START DATASET CONTENT

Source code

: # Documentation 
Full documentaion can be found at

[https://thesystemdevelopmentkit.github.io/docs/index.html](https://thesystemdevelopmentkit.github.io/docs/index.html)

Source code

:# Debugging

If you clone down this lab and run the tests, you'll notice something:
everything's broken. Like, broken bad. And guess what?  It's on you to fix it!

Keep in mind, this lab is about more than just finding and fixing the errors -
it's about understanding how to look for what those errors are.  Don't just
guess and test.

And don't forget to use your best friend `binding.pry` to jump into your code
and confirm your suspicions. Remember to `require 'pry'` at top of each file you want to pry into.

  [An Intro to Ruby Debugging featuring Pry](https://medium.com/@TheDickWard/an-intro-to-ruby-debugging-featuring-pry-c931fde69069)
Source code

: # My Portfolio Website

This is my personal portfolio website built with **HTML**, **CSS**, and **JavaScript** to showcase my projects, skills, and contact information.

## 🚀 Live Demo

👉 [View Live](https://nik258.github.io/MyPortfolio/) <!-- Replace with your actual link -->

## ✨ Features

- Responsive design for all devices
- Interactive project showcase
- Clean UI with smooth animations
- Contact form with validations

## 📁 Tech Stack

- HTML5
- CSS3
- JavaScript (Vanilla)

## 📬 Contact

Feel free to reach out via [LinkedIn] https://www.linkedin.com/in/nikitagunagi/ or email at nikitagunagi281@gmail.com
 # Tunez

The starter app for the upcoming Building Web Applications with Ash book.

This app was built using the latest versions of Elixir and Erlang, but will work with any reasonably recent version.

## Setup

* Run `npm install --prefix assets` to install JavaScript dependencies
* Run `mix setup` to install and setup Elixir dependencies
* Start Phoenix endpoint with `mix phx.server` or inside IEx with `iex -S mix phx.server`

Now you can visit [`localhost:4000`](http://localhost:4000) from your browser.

END DATASET CONTENT

Go through the listing above line by line and state how many lines include the string "JavaScript". Write only the number.

3